Storing your collection in a stockbook or album is the safest and most common option. They’re specially printed for an area of concentration and feature dedicated spaces for each important issue. They come in a wide variety of prices and configurations, so be sure to look at things like paper quality, paper color, and binding type before purchasing. There are three common ways to attach stamps to your album:
- Directly: Though stamps can be easily affixed directly to an album, this method ruins the value of the collectible as peeling them off often destroys the stamp.
- Hinging: Stamp hinges are pieces of transparent tape that attach to the back of a stamp. Many leave a residue which can affect the stamp’s value.
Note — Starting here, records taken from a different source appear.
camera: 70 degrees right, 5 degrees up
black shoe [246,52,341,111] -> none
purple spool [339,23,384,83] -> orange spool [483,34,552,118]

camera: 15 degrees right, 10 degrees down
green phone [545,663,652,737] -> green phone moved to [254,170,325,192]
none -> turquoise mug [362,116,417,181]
- Mounting: Though the most expensive option, stamp mounts preserve expensive issues and store without causing damage.
Famous Stamp Collectors
Since the first pre-paid postage stamp revolutionized the mailing system, the hobby of collecting stamps has intrigued a wide range of collectors. It has even been labeled a “hobby of kings” due to the plethora of famous people throughout history who have been ardent collectors. Below are a few famous stamp collectors (that might surprise you).
Queen Elizabeth II
The British royal family has a long history of stamp collecting. George V started a comprehensive collection which he then passed on to his son, George VI. From there, Queen Elizabeth II adopted the hobby, adding to what is now known as the Royal Philatelic Collection. It features impressive, rare stamps including the legendary Post Office Mauritius and the Great Britain Two Pence Tyrian Plum.
Franklin D. Roosevelt
Franklin D. Roosevelt (commonly known as “FDR”), served as the 32nd president of the United States and as an avid stamp collector. He collected since his childhood as a means to learn about history and explore the world. During the 1930s, he and his Postmaster would pore over his stamp collection, brainstorming designs and themes, and even sketching his own ideas for stamps. In 1946, following his death, his family sold his philatelic estate through Harmer Auction.
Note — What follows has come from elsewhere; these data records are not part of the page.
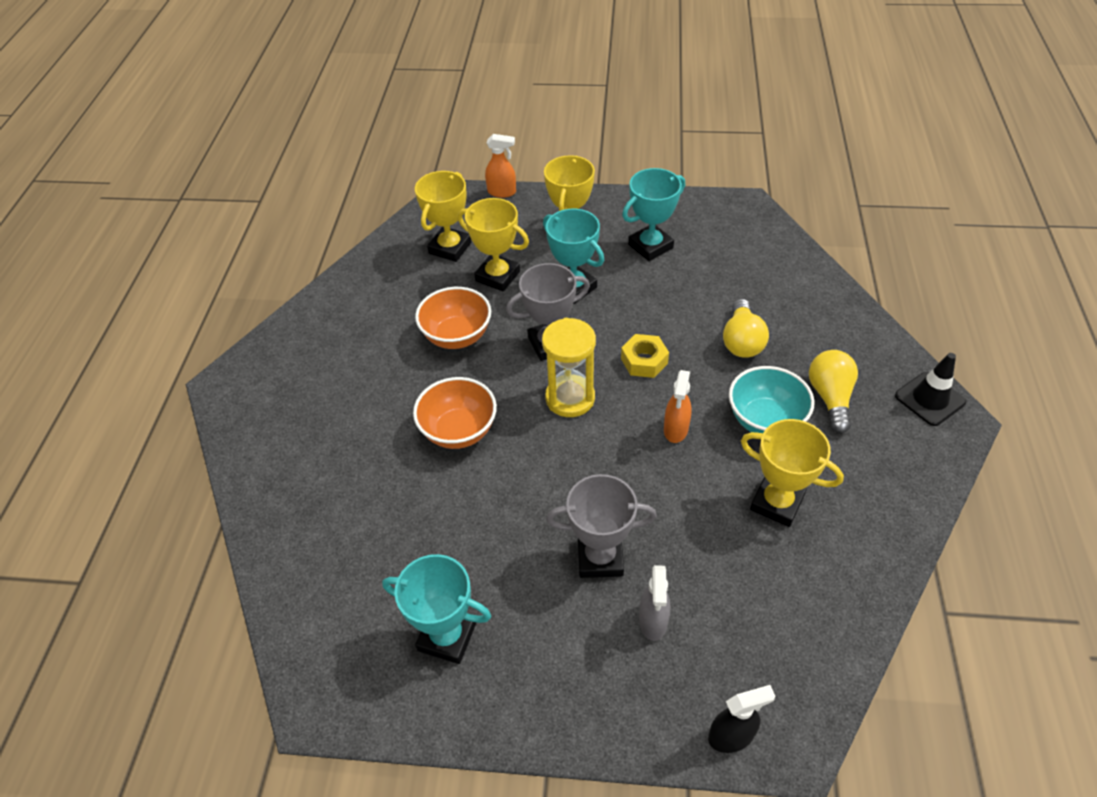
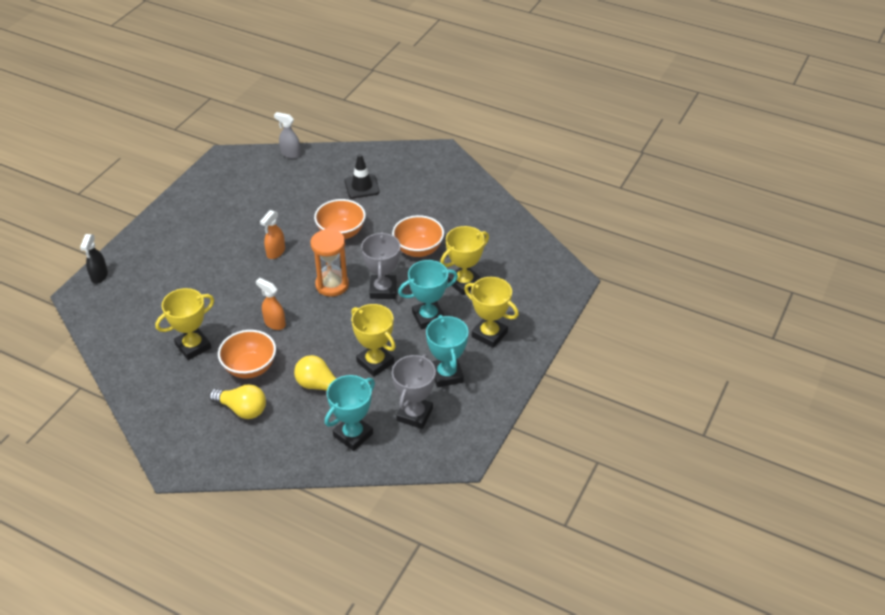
camera: 110 degrees right, 5 degrees down
turquoise trophy [382,554,491,664] -> turquoise trophy moved to [325,375,375,451]
yellow trophy [415,171,471,262] -> yellow trophy moved to [351,304,396,377]
orange spray bottle [485,134,516,198] -> orange spray bottle moved to [260,210,285,259]
yellow hourglass [542,318,596,417] -> orange hourglass [310,229,349,297]
grey trophy [546,474,657,578] -> grey trophy moved to [392,354,436,429]
yellow nut [621,334,669,378] -> none
grey spray bottle [639,565,670,641] -> grey spray bottle moved to [274,112,301,159]
turquoise bowl [729,366,814,433] -> orange bowl [218,330,276,378]
black traffic cone [895,353,966,426] -> black traffic cone moved to [345,154,380,199]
English actor Charlie Chaplin was not only a comedian, but also a world renowned stamp collector. He even became the face of many postage stamps throughout countries such as India, Uruguay, Italy, the United States and more.
As a budding musician, John Lennon began collecting stamps after his older cousin, Stanley Parkes, gifted him a partially filled album. He enthusiastically filled it over the years with stamps collected from letters sent from the United States and New Zealand. His collections have been the subject of many museum exhibitions.
Writer and philosopher Ayn Rand began collecting stamps at the age of ten, but was forced to abandon the hobby when she fled the Russian Revolution. Rand returned to philately later in life, enjoying camaraderie among collectors and aesthetics of fine stamps. She detailed her love of collecting in an autographed manuscript, “Why I like Stamp Collecting.”
Stamp collecting is a hobby both rich in design and history. Those with a traceable historical relevance are often considered the most valuable stamps as collectors vie for examples with storied beginnings and historical significance. Building a stamp collection begins with finding rare examples in superb condition. To determine a stamp’s worth, assess its historical context, quality and condition, and consult a specialist when in doubt.